*What to produce:* A faithful copy of the entire listing is what is needed.

*Material shown:*
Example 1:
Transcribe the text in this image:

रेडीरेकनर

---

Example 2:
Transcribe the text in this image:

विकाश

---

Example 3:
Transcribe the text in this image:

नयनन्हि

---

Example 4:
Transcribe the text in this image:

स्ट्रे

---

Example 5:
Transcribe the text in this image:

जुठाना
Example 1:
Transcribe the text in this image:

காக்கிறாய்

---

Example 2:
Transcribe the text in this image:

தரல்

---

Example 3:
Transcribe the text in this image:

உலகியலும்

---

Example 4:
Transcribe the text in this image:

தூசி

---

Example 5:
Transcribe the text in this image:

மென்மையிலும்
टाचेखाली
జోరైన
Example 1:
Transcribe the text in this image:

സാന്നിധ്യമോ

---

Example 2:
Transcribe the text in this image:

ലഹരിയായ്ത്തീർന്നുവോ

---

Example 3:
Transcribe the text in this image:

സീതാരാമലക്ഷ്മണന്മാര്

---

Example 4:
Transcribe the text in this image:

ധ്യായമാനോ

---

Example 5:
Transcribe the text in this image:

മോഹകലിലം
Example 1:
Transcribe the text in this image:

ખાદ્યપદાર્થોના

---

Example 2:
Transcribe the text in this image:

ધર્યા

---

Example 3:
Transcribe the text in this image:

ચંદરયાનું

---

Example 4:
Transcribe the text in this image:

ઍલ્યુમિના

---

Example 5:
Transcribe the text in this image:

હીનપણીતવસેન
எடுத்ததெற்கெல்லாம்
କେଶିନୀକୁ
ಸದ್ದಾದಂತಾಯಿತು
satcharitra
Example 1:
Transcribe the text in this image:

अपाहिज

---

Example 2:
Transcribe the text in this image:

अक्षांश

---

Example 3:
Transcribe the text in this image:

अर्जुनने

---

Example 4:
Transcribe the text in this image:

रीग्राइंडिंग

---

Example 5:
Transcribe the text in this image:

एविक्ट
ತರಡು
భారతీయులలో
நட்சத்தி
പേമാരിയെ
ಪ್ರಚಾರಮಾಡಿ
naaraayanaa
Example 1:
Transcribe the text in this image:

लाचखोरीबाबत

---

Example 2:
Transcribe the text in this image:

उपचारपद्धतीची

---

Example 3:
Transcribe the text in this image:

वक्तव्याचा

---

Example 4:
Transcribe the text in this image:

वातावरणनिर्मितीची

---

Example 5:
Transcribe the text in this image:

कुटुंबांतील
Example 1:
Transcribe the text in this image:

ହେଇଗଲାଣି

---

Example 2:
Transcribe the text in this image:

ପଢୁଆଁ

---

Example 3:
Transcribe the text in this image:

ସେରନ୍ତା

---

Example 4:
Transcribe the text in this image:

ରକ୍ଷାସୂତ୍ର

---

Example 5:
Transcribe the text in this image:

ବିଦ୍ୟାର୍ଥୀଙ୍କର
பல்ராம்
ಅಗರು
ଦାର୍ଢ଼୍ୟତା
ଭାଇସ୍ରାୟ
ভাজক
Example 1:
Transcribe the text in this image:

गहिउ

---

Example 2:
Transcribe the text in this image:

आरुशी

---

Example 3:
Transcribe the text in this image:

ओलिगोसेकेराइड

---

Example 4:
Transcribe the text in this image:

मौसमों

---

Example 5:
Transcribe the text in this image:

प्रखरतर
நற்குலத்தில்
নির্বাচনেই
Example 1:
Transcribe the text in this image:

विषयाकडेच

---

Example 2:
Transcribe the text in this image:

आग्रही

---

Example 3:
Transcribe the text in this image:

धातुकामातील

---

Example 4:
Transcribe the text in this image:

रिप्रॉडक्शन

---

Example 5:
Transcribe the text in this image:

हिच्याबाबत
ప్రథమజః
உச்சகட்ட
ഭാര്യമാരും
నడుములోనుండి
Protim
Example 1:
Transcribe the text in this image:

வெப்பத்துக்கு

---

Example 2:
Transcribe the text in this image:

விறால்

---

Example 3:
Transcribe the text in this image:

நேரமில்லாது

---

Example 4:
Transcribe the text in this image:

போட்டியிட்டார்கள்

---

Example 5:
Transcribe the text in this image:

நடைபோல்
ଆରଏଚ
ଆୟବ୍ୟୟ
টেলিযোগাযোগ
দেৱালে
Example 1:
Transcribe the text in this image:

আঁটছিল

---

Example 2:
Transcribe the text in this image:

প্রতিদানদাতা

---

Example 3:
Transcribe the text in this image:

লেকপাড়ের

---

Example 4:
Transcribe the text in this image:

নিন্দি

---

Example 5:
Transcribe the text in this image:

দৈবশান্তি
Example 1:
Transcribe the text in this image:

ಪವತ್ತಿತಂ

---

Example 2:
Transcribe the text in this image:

*Written answer:*
Example 1:
Transcribe the text in this image:

रेडीरेकनर

---

Example 2:
Transcribe the text in this image:

विकाश

---

Example 3:
Transcribe the text in this image:

नयनन्हि

---

Example 4:
Transcribe the text in this image:

स्ट्रे

---

Example 5:
Transcribe the text in this image:

जुठाना
Example 1:
Transcribe the text in this image:

காக்கிறாய்

---

Example 2:
Transcribe the text in this image:

தரல்

---

Example 3:
Transcribe the text in this image:

உலகியலும்

---

Example 4:
Transcribe the text in this image:

தூசி

---

Example 5:
Transcribe the text in this image:

மென்மையிலும்
टाचेखाली
జోరైన
Example 1:
Transcribe the text in this image:

സാന്നിധ്യമോ

---

Example 2:
Transcribe the text in this image:

ലഹരിയായ്ത്തീർന്നുവോ

---

Example 3:
Transcribe the text in this image:

സീതാരാമലക്ഷ്മണന്മാര്

---

Example 4:
Transcribe the text in this image:

ധ്യായമാനോ

---

Example 5:
Transcribe the text in this image:

മോഹകലിലം
Example 1:
Transcribe the text in this image:

ખાદ્યપદાર્થોના

---

Example 2:
Transcribe the text in this image:

ધર્યા

---

Example 3:
Transcribe the text in this image:

ચંદરયાનું

---

Example 4:
Transcribe the text in this image:

ઍલ્યુમિના

---

Example 5:
Transcribe the text in this image:

હીનપણીતવસેન
எடுத்ததெற்கெல்லாம்
କେଶିନୀକୁ
ಸದ್ದಾದಂತಾಯಿತು
satcharitra
Example 1:
Transcribe the text in this image:

अपाहिज

---

Example 2:
Transcribe the text in this image:

अक्षांश

---

Example 3:
Transcribe the text in this image:

अर्जुनने

---

Example 4:
Transcribe the text in this image:

रीग्राइंडिंग

---

Example 5:
Transcribe the text in this image:

एविक्ट
ತರಡು
భారతీయులలో
நட்சத்தி
പേമാരിയെ
ಪ್ರಚಾರಮಾಡಿ
naaraayanaa
Example 1:
Transcribe the text in this image:

लाचखोरीबाबत

---

Example 2:
Transcribe the text in this image:

उपचारपद्धतीची

---

Example 3:
Transcribe the text in this image:

वक्तव्याचा

---

Example 4:
Transcribe the text in this image:

वातावरणनिर्मितीची

---

Example 5:
Transcribe the text in this image:

कुटुंबांतील
Example 1:
Transcribe the text in this image:

ହେଇଗଲାଣି

---

Example 2:
Transcribe the text in this image:

ପଢୁଆଁ

---

Example 3:
Transcribe the text in this image:

ସେରନ୍ତା

---

Example 4:
Transcribe the text in this image:

ରକ୍ଷାସୂତ୍ର

---

Example 5:
Transcribe the text in this image:

ବିଦ୍ୟାର୍ଥୀଙ୍କର
பல்ராம்
ಅಗರು
ଦାର୍ଢ଼୍ୟତା
ଭାଇସ୍ରାୟ
ভাজক
Example 1:
Transcribe the text in this image:

गहिउ

---

Example 2:
Transcribe the text in this image:

आरुशी

---

Example 3:
Transcribe the text in this image:

ओलिगोसेकेराइड

---

Example 4:
Transcribe the text in this image:

मौसमों

---

Example 5:
Transcribe the text in this image:

प्रखरतर
நற்குலத்தில்
নির্বাচনেই
Example 1:
Transcribe the text in this image:

विषयाकडेच

---

Example 2:
Transcribe the text in this image:

आग्रही

---

Example 3:
Transcribe the text in this image:

धातुकामातील

---

Example 4:
Transcribe the text in this image:

रिप्रॉडक्शन

---

Example 5:
Transcribe the text in this image:

हिच्याबाबत
ప్రథమజః
உச்சகட்ட
ഭാര്യമാരും
నడుములోనుండి
Protim
Example 1:
Transcribe the text in this image:

வெப்பத்துக்கு

---

Example 2:
Transcribe the text in this image:

விறால்

---

Example 3:
Transcribe the text in this image:

நேரமில்லாது

---

Example 4:
Transcribe the text in this image:

போட்டியிட்டார்கள்

---

Example 5:
Transcribe the text in this image:

நடைபோல்
ଆରଏଚ
ଆୟବ୍ୟୟ
টেলিযোগাযোগ
দেৱালে
Example 1:
Transcribe the text in this image:

আঁটছিল

---

Example 2:
Transcribe the text in this image:

প্রতিদানদাতা

---

Example 3:
Transcribe the text in this image:

লেকপাড়ের

---

Example 4:
Transcribe the text in this image:

নিন্দি

---

Example 5:
Transcribe the text in this image:

দৈবশান্তি
Example 1:
Transcribe the text in this image:

ಪವತ್ತಿತಂ

---

Example 2:
Transcribe the text in this image:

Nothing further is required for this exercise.